Tuhan dapat memulihkan keadaan Anda hanya apabila Anda mau menyambut firman Tuhan dan mengizinkan firman itu mengubah Anda menjadi orang yang punya kasih sehingga Anda bisa peduli akan kebutuhan dan kepentingan orang lain.

3. Anda harus bisa menerima apa yang Tuhan berikan

Ayub 42:10b
…, dan TUHAN memberikan kepada Ayub dua kali lipat dari segala kepunyaannya dahulu.

Allah memberikan pemberian-Nya kepada Ayub setelah Dia berfirman dan memulihkan keadaan Ayub.
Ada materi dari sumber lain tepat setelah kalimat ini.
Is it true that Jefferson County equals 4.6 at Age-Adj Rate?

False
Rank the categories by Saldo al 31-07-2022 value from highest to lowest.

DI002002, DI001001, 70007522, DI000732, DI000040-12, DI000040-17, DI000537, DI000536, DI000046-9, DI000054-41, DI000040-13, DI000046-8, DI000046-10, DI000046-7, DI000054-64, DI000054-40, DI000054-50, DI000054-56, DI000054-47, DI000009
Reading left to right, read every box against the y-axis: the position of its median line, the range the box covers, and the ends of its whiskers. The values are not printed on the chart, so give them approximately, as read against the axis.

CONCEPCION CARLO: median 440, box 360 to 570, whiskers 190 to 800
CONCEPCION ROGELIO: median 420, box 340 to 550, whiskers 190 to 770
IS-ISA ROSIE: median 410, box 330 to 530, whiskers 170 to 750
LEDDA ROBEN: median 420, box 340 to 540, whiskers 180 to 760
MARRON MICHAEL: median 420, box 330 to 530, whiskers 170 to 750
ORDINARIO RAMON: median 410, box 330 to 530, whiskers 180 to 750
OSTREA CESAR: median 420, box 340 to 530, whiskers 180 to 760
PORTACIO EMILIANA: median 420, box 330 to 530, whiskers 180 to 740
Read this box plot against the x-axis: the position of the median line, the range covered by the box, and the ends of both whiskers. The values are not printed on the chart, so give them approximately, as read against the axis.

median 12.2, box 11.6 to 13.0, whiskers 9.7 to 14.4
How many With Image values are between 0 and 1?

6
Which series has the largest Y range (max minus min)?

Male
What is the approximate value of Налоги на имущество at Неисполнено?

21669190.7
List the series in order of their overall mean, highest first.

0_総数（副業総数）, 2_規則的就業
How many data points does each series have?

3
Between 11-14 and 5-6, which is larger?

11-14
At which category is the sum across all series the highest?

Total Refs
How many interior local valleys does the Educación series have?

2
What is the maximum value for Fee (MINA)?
Ketika Ayub telah menjadi pulih maka Tuhan memberikan pemberian-Nya dua kali lipat dari segala kepunyaannya dahulu.

Pulih bisa berarti juga sembuh; dewasa; matang; punya kesanggupan untuk mengurus atau mengelola pemberian Tuhan.

Allah memberi karena kita meminta kepada-Nya;
Allah memberi karena Ia tahu kita sudah siap dan sanggup untuk menerima pemberian-Nya;
Allah memberi karena Dia mau kita penuh dengan sukacita dan menjadi saksi-Nya (Yohanes 16:24).

4. Tuhan bukan hanya memulihkan dan memberikan pemberian-Nya tetapi juga memberkati Ayub

Ayub 42:12
TUHAN memberkati Ayub dalam hidupnya yang selanjutnya lebih dari pada dalam hidupnya yang dahulu; ia mendapat empat belas ribu ekor kambing domba, dan enam ribu unta, seribu pasang lembu, dan seribu ekor keledai betina.

Di sini proses pemulihan seutuhnya adalah: Tuhan berfirman, firman itu mengubah Ayub menjadi orang yang peduli maka Tuhan memulihkan keadaan Ayub; kemudian Tuhan memberikan kepada Ayub dua kali lipat dari segala kepunyaannya dahulu.

Apakah artinya “Tuhan memberkati?”
1). Tuhan melindungi dan memelihara apa yang telah diberikan-Nya.
2). Tuhan melipatgandakan menjadi bertambah banyak apa yag telah diberikan-Nya.
3). Tuhan memberikan karunia untuk menikmati pemberian-Nya itu.